### TASK BRIEF:
From the entries below, gather every line containing the string "LIST".

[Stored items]
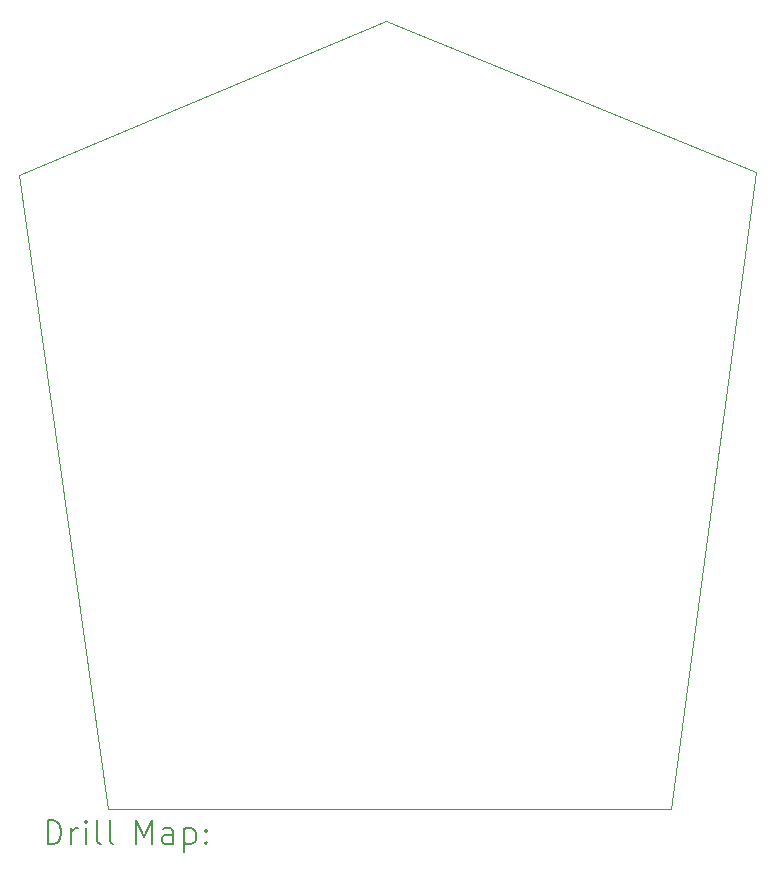
<source format=gbr>
%TF.GenerationSoftware,KiCad,Pcbnew,(6.99.0-2452-gdb4f2d9dd8)*%
%TF.CreationDate,2022-08-02T21:03:57-05:00*%
%TF.ProjectId,CTCubed,43544375-6265-4642-9e6b-696361645f70,rev?*%
%TF.SameCoordinates,Original*%
%TF.FileFunction,Drillmap*%
%TF.FilePolarity,Positive*%
%FSLAX45Y45*%
G04 Gerber Fmt 4.5, Leading zero omitted, Abs format (unit mm)*
G04 Created by KiCad (PCBNEW (6.99.0-2452-gdb4f2d9dd8)) date 2022-08-02 21:03:57*
%MOMM*%
%LPD*%
G01*
G04 APERTURE LIST*
%ADD10C,0.100000*%
%ADD11C,0.200000*%
G04 APERTURE END LIST*
D10*
X16968504Y-4474391D02*
X16249000Y-9866000D01*
X13844376Y-9865608D01*
X11482000Y-9865000D01*
X10731497Y-4497174D01*
X10731509Y-4497187D01*
X13840963Y-3194392D01*
X16968504Y-4474391D01*
D11*
X10974116Y-10164476D02*
X10974116Y-9964476D01*
X10974116Y-9964476D02*
X11021735Y-9964476D01*
X11021735Y-9964476D02*
X11050306Y-9974000D01*
X11050306Y-9974000D02*
X11069354Y-9993048D01*
X11069354Y-9993048D02*
X11078877Y-10012095D01*
X11078877Y-10012095D02*
X11088401Y-10050190D01*
X11088401Y-10050190D02*
X11088401Y-10078762D01*
X11088401Y-10078762D02*
X11078877Y-10116857D01*
X11078877Y-10116857D02*
X11069354Y-10135905D01*
X11069354Y-10135905D02*
X11050306Y-10154952D01*
X11050306Y-10154952D02*
X11021735Y-10164476D01*
X11021735Y-10164476D02*
X10974116Y-10164476D01*
X11174116Y-10164476D02*
X11174116Y-10031143D01*
X11174116Y-10069238D02*
X11183639Y-10050190D01*
X11183639Y-10050190D02*
X11193163Y-10040667D01*
X11193163Y-10040667D02*
X11212211Y-10031143D01*
X11212211Y-10031143D02*
X11231258Y-10031143D01*
X11297925Y-10164476D02*
X11297925Y-10031143D01*
X11297925Y-9964476D02*
X11288401Y-9974000D01*
X11288401Y-9974000D02*
X11297925Y-9983524D01*
X11297925Y-9983524D02*
X11307449Y-9974000D01*
X11307449Y-9974000D02*
X11297925Y-9964476D01*
X11297925Y-9964476D02*
X11297925Y-9983524D01*
X11421734Y-10164476D02*
X11402687Y-10154952D01*
X11402687Y-10154952D02*
X11393163Y-10135905D01*
X11393163Y-10135905D02*
X11393163Y-9964476D01*
X11526496Y-10164476D02*
X11507449Y-10154952D01*
X11507449Y-10154952D02*
X11497925Y-10135905D01*
X11497925Y-10135905D02*
X11497925Y-9964476D01*
X11722687Y-10164476D02*
X11722687Y-9964476D01*
X11722687Y-9964476D02*
X11789354Y-10107333D01*
X11789354Y-10107333D02*
X11856020Y-9964476D01*
X11856020Y-9964476D02*
X11856020Y-10164476D01*
X12036973Y-10164476D02*
X12036973Y-10059714D01*
X12036973Y-10059714D02*
X12027449Y-10040667D01*
X12027449Y-10040667D02*
X12008401Y-10031143D01*
X12008401Y-10031143D02*
X11970306Y-10031143D01*
X11970306Y-10031143D02*
X11951258Y-10040667D01*
X12036973Y-10154952D02*
X12017925Y-10164476D01*
X12017925Y-10164476D02*
X11970306Y-10164476D01*
X11970306Y-10164476D02*
X11951258Y-10154952D01*
X11951258Y-10154952D02*
X11941734Y-10135905D01*
X11941734Y-10135905D02*
X11941734Y-10116857D01*
X11941734Y-10116857D02*
X11951258Y-10097810D01*
X11951258Y-10097810D02*
X11970306Y-10088286D01*
X11970306Y-10088286D02*
X12017925Y-10088286D01*
X12017925Y-10088286D02*
X12036973Y-10078762D01*
X12132211Y-10031143D02*
X12132211Y-10231143D01*
X12132211Y-10040667D02*
X12151258Y-10031143D01*
X12151258Y-10031143D02*
X12189354Y-10031143D01*
X12189354Y-10031143D02*
X12208401Y-10040667D01*
X12208401Y-10040667D02*
X12217925Y-10050190D01*
X12217925Y-10050190D02*
X12227449Y-10069238D01*
X12227449Y-10069238D02*
X12227449Y-10126381D01*
X12227449Y-10126381D02*
X12217925Y-10145429D01*
X12217925Y-10145429D02*
X12208401Y-10154952D01*
X12208401Y-10154952D02*
X12189354Y-10164476D01*
X12189354Y-10164476D02*
X12151258Y-10164476D01*
X12151258Y-10164476D02*
X12132211Y-10154952D01*
X12313163Y-10145429D02*
X12322687Y-10154952D01*
X12322687Y-10154952D02*
X12313163Y-10164476D01*
X12313163Y-10164476D02*
X12303639Y-10154952D01*
X12303639Y-10154952D02*
X12313163Y-10145429D01*
X12313163Y-10145429D02*
X12313163Y-10164476D01*
X12313163Y-10040667D02*
X12322687Y-10050190D01*
X12322687Y-10050190D02*
X12313163Y-10059714D01*
X12313163Y-10059714D02*
X12303639Y-10050190D01*
X12303639Y-10050190D02*
X12313163Y-10040667D01*
X12313163Y-10040667D02*
X12313163Y-10059714D01*
M02*

</source>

### RESPONSE BELOW:
G04 APERTURE LIST*
G04 APERTURE END LIST*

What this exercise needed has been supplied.